SQL Server : Cursor to CTE almost there

I have a cursor, that I want to turn into a CTE.

The thing I want to avoid is, the looping logic. What it does is, it gets back all particular 'folders' and then, looping it checks if the new folderid = oldfolderid, if so, set DupCheck = 1 otherwise set DupCheck = 0.

As it loops, it doesn't set DupCheck to 1 the first time the folderid changes, just on each subsequent folder until the folderid changes again. In this way, only the first record of that set of folderids is DupCheck=0, all the subsequent ones are 1 (because they are duplicates)... make sense?

I am not quite able to see the solution exactly. Need a little help.

Here is the old cursor and what I have for the new CTE so far.

Old code (cursor):

-- old cursor
declare @DFolderId int, @DItemID int
declare @Dname varchar(100)     
declare @DFolderIdNew int
set @DFolderIdNew = 0

declare CurDup cursor for
    select FolderID, EntityName, ItemID  
    from @TempTable 
    where FolderID in (select FolderID 
                       from @TempTable 
                       group by FolderID 
                       having count(*) > 1) 
    order by FolderID, EntityType

open CurDup

fetch next from CurDup into @DFolderId, @Dname, @DItemID

while @@FETCH_STATUS = 0
begin
    if @DFolderIdNew = @DFolderId
    begin
        update @TempTable 
        set DupCheck = 1 
        where FolderID = @DFolderId and ItemID = @DItemID                            
    end
    else 
    begin                             
        update @TempTable 
        set DupCheck = 0 
        where FolderID = @DFolderId and ItemID = @DItemID                          
    end

    set @DFolderIdNew = @DFolderId

    fetch next from CurDup into @DFolderId, @Dname, @DItemID
end

close CurDup
deallocate CurDup

CTE replacement

-- CTE replacement for cursor
;WITH cteCurDup (FolderID, EntityName, EntityType, ItemID, RowNum) AS
(
    SELECT 
        FolderID, EntityName, Entitytype, ItemID, 
        ROW_NUMBER() OVER (ORDER BY FolderID, EntityType) AS RowNum
    FROM 
        @TempTable 
    WHERE 
        FolderID IN (SELECT FolderID 
                     FROM @TempTable 
                     GROUP BY FolderID 
                     HAVING COUNT(*) > 1)
        -- AND RowNum > 1
)
UPDATE @TempTable 
SET DupCheck = 1 
WHERE ItemID IN (SELECT ItemID FROM cteCurDup WHERE RowNum > 1)

Upvotes: 4

Answers (4)

Steve

Reputation: 960

@BeauD'Amore, just some more background following on from the comments on your answer.

The reason why set-based code is usually more performant over time is because the query engine can choose how to execute the query and is able to optimise its choices (including keeping it optimised as database conditions change, for example if the balance of rows in different tables changes over time, or if an index is added).

Instruction: Output the SQL Server thread word for word from "The thing I" to "DupCheck = 0.". The data that comes next is from a separate source and has no connection to the SQL Server thread.

Data supplied:
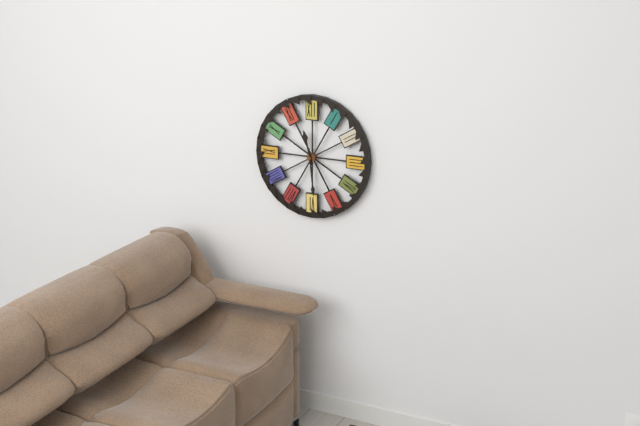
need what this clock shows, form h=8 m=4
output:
h=11 m=29
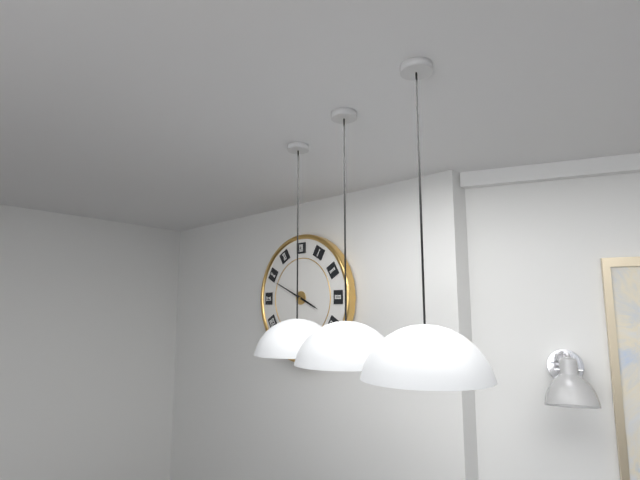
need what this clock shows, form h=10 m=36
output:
h=3 m=49
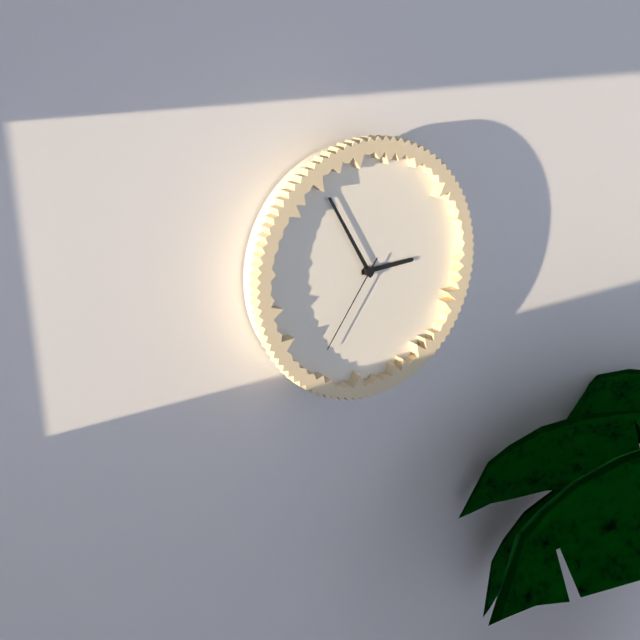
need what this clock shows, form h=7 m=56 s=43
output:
h=2 m=55 s=36
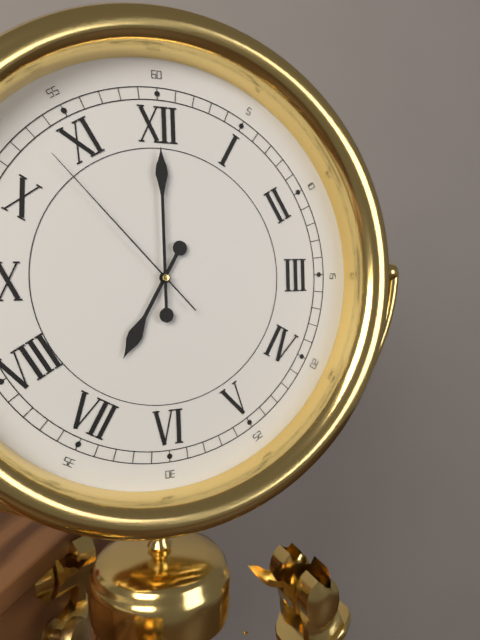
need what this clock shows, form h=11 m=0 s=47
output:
h=7 m=0 s=53
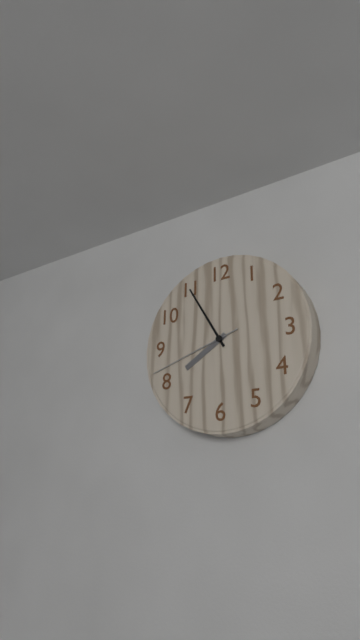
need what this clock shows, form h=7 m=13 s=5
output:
h=7 m=55 s=42
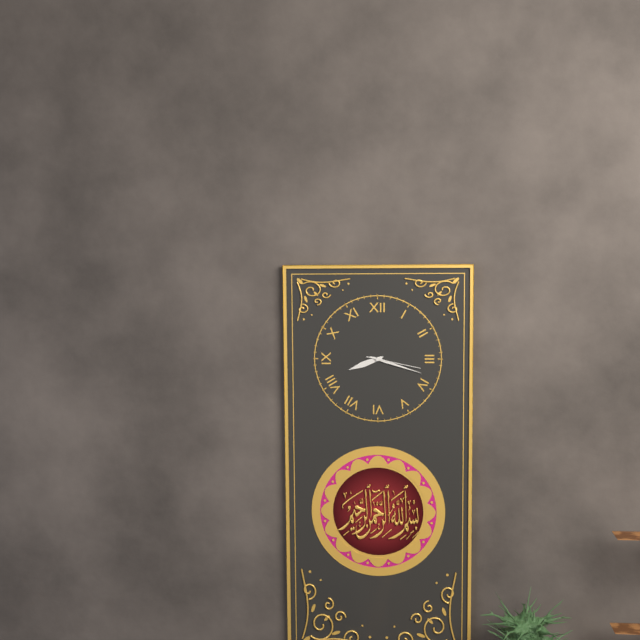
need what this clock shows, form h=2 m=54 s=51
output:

Reply to the exercise:
The thing I want to avoid is, the looping logic. What it does is, it gets back all particular 'folders' and then, looping it checks if the new folderid = oldfolderid, if so, set DupCheck = 1 otherwise set DupCheck = 0.